There’s genuine social mixing only at the polling booth: Mukulika Banerjee
The Hindu
The anthropologist on why more such spaces are necessary to protect democracy
In her recent book, Cultivating Democracy: Politics and Citizenship in Agrarian India, anthropologist Mukulika Banerjee covers the period 1998 to 2013, when she studied two villages of Birbhum district in West Bengal. Using cultivation as metaphor and practice, she contends that farmers who cultivate have the required qualities — nurture, patience, vigilance and hope — which are also essential values for the “cultivation” of democracy. After sessions at the Kolkata Literary Meet, Banerjee talked about her book, pointing out that to protect India’s democratic institutions and culture, India’s republic had to be protected for without the republic there is no democracy. Edited excerpts:
At every point in its history, India’s democratic credentials have seemed precarious. At its inception, B.R. Ambedkar announced India’s destiny as a democracy with an equal measure of commitment and pessimism. He had warned that India’s democratic project would be incomplete if it only achieved ‘political’ democracy of institutions and elections but failed to achieve ‘economic and social’ democracy. A democracy is not created by merely setting up institutions; one has to create democracy in social life and this requires constant nurturing; there is no room for complacency. You have to be vigilant. I use the metaphor of cultivation to draw attention to the fact that the activity of cultivation requires practices of nurture, patience, vigilance, and hope and these are also values that are essential for the cultivation of democracy anywhere.
Ambedkar insisted that India should be called both a republic and a democracy i.e. India is a ‘sovereign, democratic, republic’. Republic Day is actually a national holiday, and the project of building the republic was considered to be significant and radical, because it aimed to create horizontal bonds of solidarity between citizens. Given the deep social inequalities based on caste that exist in India, it was radical to imagine a social democracy where you were genuinely striving, if not for equality but at least for fraternity, and by that we mean that whatever social class or caste background we belong to we are able to create civility of interaction between people who are strangers. India’s democracy has always simultaneously taken on the responsibility of also trying to build a republic, taking on Ambedkar’s foundational idea.

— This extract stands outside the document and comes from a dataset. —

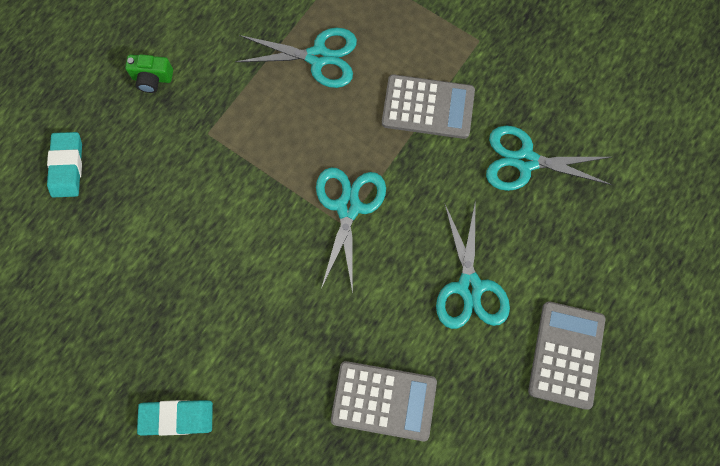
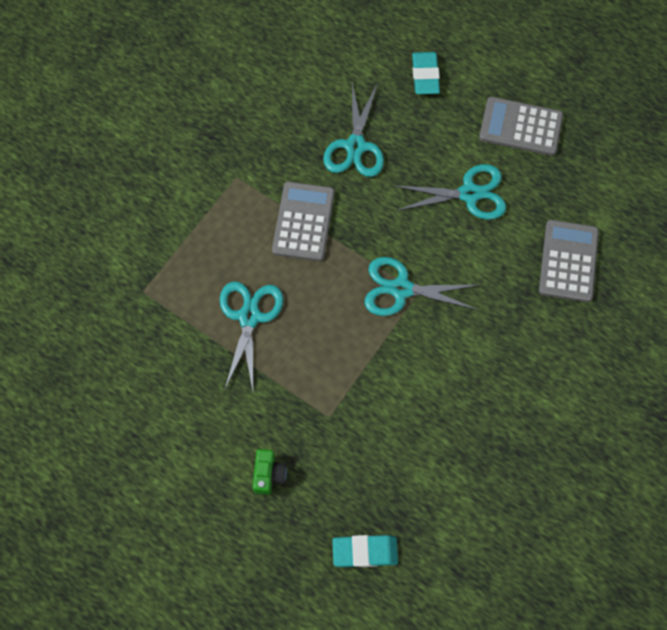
camera: 90 degrees left, 5 degrees down
(177, 417) = (597, 427): turquoise eraser -> turquoise eraser (425, 75)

I think the problem in projects of creating solidarity cannot only be a rational set of arguments, correct as they are. Unless people feel an emotional attachment to it I doubt it’s going to happen… yes, we need to protect our institutions, we need to create fraternity spaces and we have to think continually about how we can do it, but there is no prior blueprint. Anyone who tries to create this project has to create something in which people feel a commitment and attachment.
Take the farmers’ protest. Their job was to oppose the farm laws. But the way they did it, the mode of protest in these huge encampments outside Delhi were republics of protest. They recreated and recommitted themselves to republican ideals. Farmers of diverse backgrounds and means and different regions lived cheek by jowl.

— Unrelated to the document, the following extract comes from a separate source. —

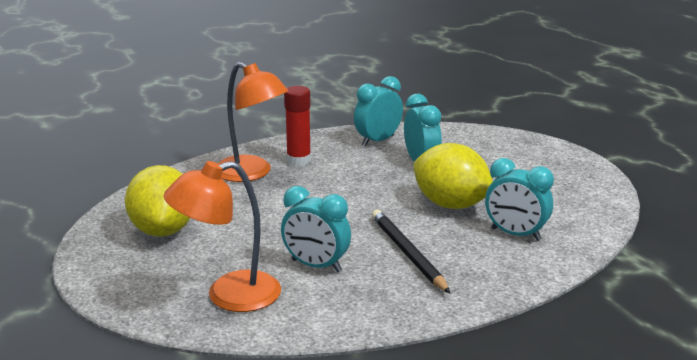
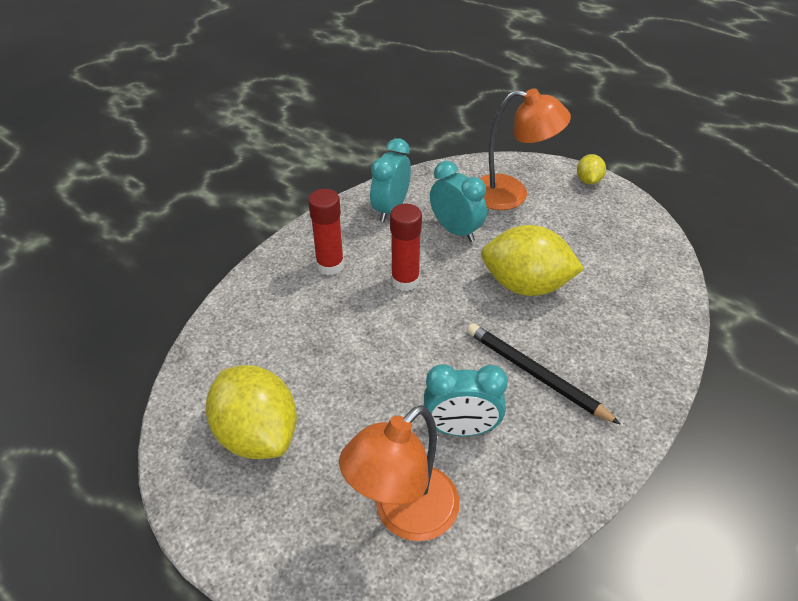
camera: 25 degrees left, 20 degrees up
(252, 173) = (293, 303): orange lamp -> orange lamp (511, 194)
(350, 181) = (405, 281): none -> red glue stick
(515, 234) = (611, 309): turquoise clock -> none
(575, 158) = (588, 180): none -> yellow lemon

If you are going to push back against the corruption of democratic institutions, it is not just about working hard to win the next election but to reclaim, recreate and re-imagine spaces where we can create an attachment to why this is important. That’s why I find the Indian polling booth such a fascinating space. We take it for granted, nothing like that existed before 1950, but there is no other space where you get a genuine social mixing — it’s where you can’t say I won’t stand next to this person, all the things we are so good at saying the rest of the time.
The danger to democratic institutions is catastrophic. The reason why there is concern and we cannot move past 1984 or the 2002 [riots] is that these were a violation of the ideals of justice and equality of the republic using the institutions of government. When you have an organised riot, the government machinery, the police, the administration are all directly or indirectly able to threaten the basic principles of democracy, of protecting minority communities against majoritarianism. It’s as if the ideal of fraternity is chopped down from the root.